PROBLEM TO WORK ON:
What is needed here is an exact copy of all the data.

DATASET RECORDS:
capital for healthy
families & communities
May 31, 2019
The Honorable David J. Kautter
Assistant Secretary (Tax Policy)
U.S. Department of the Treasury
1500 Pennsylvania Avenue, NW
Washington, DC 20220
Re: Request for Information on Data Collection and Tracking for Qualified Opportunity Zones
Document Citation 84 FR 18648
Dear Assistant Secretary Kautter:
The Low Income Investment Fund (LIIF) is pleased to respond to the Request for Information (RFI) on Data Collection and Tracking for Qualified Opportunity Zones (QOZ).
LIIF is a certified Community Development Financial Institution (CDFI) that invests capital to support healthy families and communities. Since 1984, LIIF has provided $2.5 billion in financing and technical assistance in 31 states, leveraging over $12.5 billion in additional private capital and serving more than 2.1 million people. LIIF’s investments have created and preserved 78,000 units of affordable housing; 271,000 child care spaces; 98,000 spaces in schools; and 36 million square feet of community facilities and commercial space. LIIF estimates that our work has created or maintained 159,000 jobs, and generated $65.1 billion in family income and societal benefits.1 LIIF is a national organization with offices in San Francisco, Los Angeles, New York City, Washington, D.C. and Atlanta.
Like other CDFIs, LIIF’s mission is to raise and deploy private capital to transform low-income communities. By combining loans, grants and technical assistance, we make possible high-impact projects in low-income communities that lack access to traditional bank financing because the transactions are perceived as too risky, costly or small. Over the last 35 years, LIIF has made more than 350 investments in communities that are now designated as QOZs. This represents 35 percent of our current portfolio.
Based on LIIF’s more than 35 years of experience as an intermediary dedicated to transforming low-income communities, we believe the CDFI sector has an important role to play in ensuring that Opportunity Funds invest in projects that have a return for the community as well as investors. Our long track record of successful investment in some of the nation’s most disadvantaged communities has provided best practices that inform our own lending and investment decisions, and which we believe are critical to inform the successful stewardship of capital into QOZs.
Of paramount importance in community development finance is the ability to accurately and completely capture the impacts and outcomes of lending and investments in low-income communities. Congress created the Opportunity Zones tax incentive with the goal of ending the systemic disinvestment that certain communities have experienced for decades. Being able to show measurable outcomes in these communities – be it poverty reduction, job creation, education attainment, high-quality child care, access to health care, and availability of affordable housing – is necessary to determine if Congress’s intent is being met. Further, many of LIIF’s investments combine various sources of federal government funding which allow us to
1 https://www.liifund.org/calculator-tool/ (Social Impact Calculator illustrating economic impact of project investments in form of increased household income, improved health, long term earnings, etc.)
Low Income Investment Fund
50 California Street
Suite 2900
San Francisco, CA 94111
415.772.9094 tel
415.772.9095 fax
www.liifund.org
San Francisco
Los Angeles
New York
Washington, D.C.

TASK ANSWER:
capital for healthy
families & communities
May 31, 2019
The Honorable David J. Kautter
Assistant Secretary (Tax Policy)
U.S. Department of the Treasury
1500 Pennsylvania Avenue, NW
Washington, DC 20220
Re: Request for Information on Data Collection and Tracking for Qualified Opportunity Zones
Document Citation 84 FR 18648
Dear Assistant Secretary Kautter:
The Low Income Investment Fund (LIIF) is pleased to respond to the Request for Information (RFI) on Data Collection and Tracking for Qualified Opportunity Zones (QOZ).
LIIF is a certified Community Development Financial Institution (CDFI) that invests capital to support healthy families and communities. Since 1984, LIIF has provided $2.5 billion in financing and technical assistance in 31 states, leveraging over $12.5 billion in additional private capital and serving more than 2.1 million people. LIIF’s investments have created and preserved 78,000 units of affordable housing; 271,000 child care spaces; 98,000 spaces in schools; and 36 million square feet of community facilities and commercial space. LIIF estimates that our work has created or maintained 159,000 jobs, and generated $65.1 billion in family income and societal benefits.1 LIIF is a national organization with offices in San Francisco, Los Angeles, New York City, Washington, D.C. and Atlanta.
Like other CDFIs, LIIF’s mission is to raise and deploy private capital to transform low-income communities. By combining loans, grants and technical assistance, we make possible high-impact projects in low-income communities that lack access to traditional bank financing because the transactions are perceived as too risky, costly or small. Over the last 35 years, LIIF has made more than 350 investments in communities that are now designated as QOZs. This represents 35 percent of our current portfolio.
Based on LIIF’s more than 35 years of experience as an intermediary dedicated to transforming low-income communities, we believe the CDFI sector has an important role to play in ensuring that Opportunity Funds invest in projects that have a return for the community as well as investors. Our long track record of successful investment in some of the nation’s most disadvantaged communities has provided best practices that inform our own lending and investment decisions, and which we believe are critical to inform the successful stewardship of capital into QOZs.
Of paramount importance in community development finance is the ability to accurately and completely capture the impacts and outcomes of lending and investments in low-income communities. Congress created the Opportunity Zones tax incentive with the goal of ending the systemic disinvestment that certain communities have experienced for decades. Being able to show measurable outcomes in these communities – be it poverty reduction, job creation, education attainment, high-quality child care, access to health care, and availability of affordable housing – is necessary to determine if Congress’s intent is being met. Further, many of LIIF’s investments combine various sources of federal government funding which allow us to
1 https://www.liifund.org/calculator-tool/ (Social Impact Calculator illustrating economic impact of project investments in form of increased household income, improved health, long term earnings, etc.)
Low Income Investment Fund
50 California Street
Suite 2900
San Francisco, CA 94111
415.772.9094 tel
415.772.9095 fax
www.liifund.org
San Francisco
Los Angeles
New York
Washington, D.C.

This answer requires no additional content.